ERROR: LoadError: MethodError: no method matching readavailable(::GZipStream)
Closest candidates are:
  readavailable(::Base.Filesystem.File) at filesystem.jl:199
  readavailable(::IOStream) at iostream.jl:396
  readavailable(::Base.AbstractPipe) at io.jl:243
  ...
Stacktrace:
 [1] write(::Base.GenericIOBuffer{Array{UInt8,1}}, ::GZipStream) at .\io.jl:579

:frowning: - what’s it that I don’t understand? Thanks for help!

// That OptFloat thing is unnecessary, isn’t it? - as the DataValues behind a DataFrame handle “empty values” anyway … But so be it, for the moment …

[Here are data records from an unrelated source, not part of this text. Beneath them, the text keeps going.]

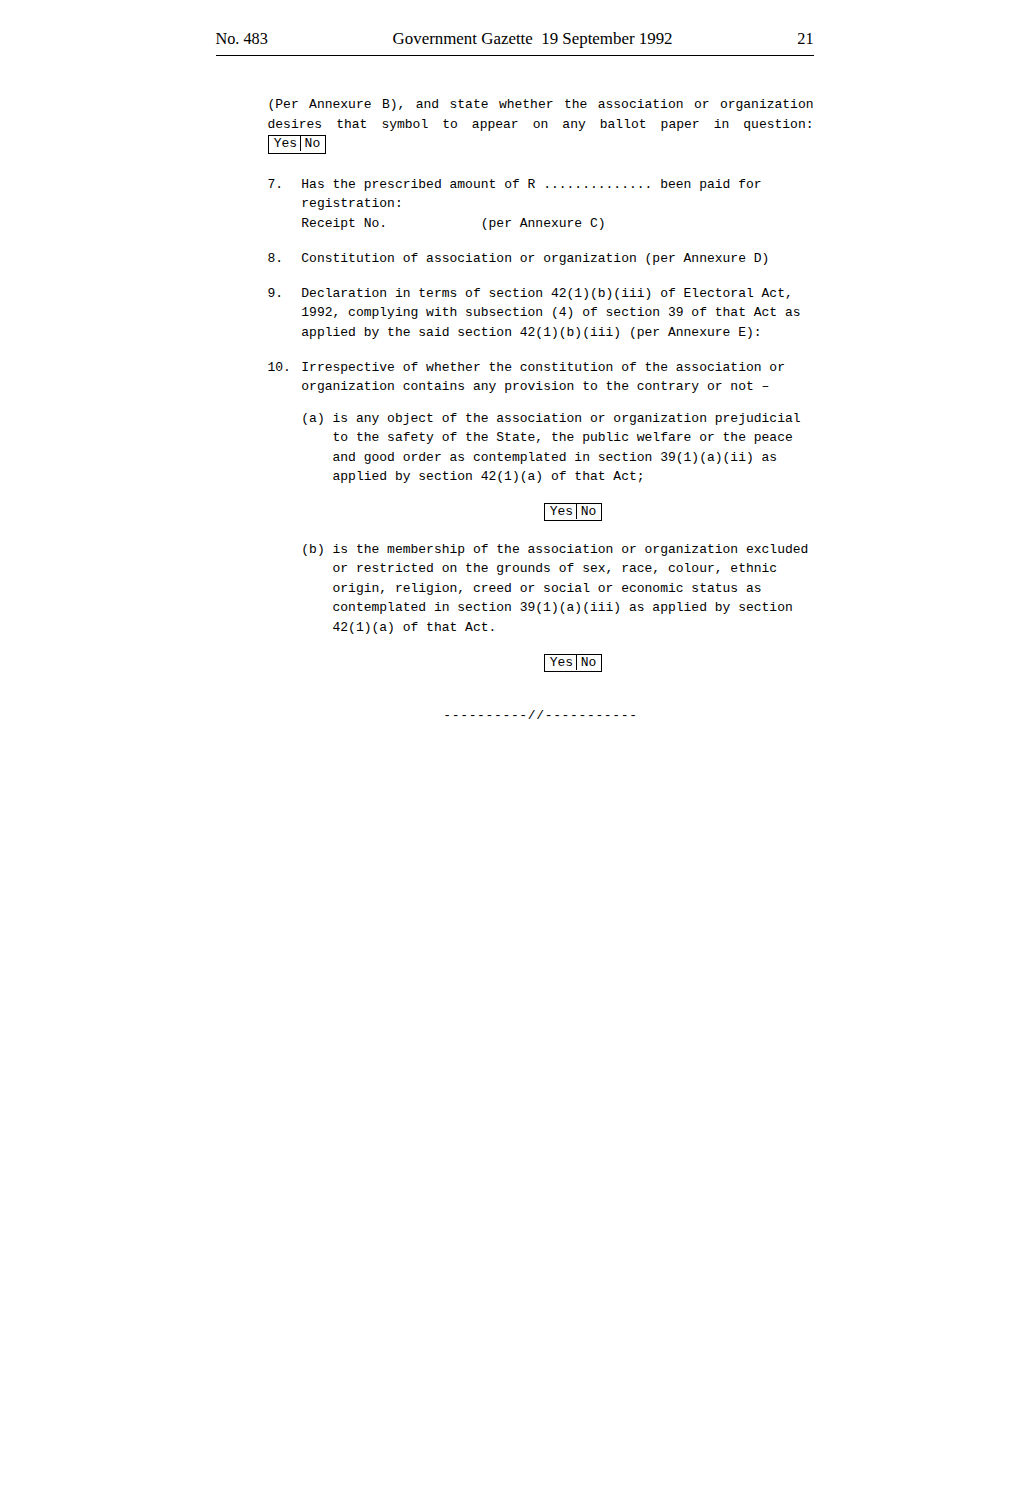No. 483
Government Gazette 19 September 1992
21
(Per Annexure B), and state whether the association or organization desires that symbol to appear on any ballot paper in question: Yes No
7. Has the prescribed amount of R .............. been paid for registration:
Receipt No. (per Annexure C)
8. Constitution of association or organization (per Annexure D)
9. Declaration in terms of section 42(1)(b)(iii) of Electoral Act, 1992, complying with subsection (4) of section 39 of that Act as applied by the said section 42(1)(b)(iii) (per Annexure E):
10. Irrespective of whether the constitution of the association or organization contains any provision to the contrary or not –
(a) is any object of the association or organization prejudicial to the safety of the State, the public welfare or the peace and good order as contemplated in section 39(1)(a)(ii) as applied by section 42(1)(a) of that Act;
Yes No
(b) is the membership of the association or organization excluded or restricted on the grounds of sex, race, colour, ethnic origin, religion, creed or social or economic status as contemplated in section 39(1)(a)(iii) as applied by section 42(1)(a) of that Act.
Yes No
----------//-----------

The problem is that the Gzip.jl package doesn’t properly implement the IO interface from Base and has received very little maintenance over the last few years. I’d recommend using https://github.com/bicycle1885/CodecZlib.jl instead, which is actively maintained and includes the proper interfaces for CSV.jl.

4 Likes

CodecZlib.jl is also much faster than Gzip.jl. I use CodecZlib in production and am very happy with it.

2 Likes

Many thanks - I’ll try it tomorrow!

… and I’m happy now, too. Thanks!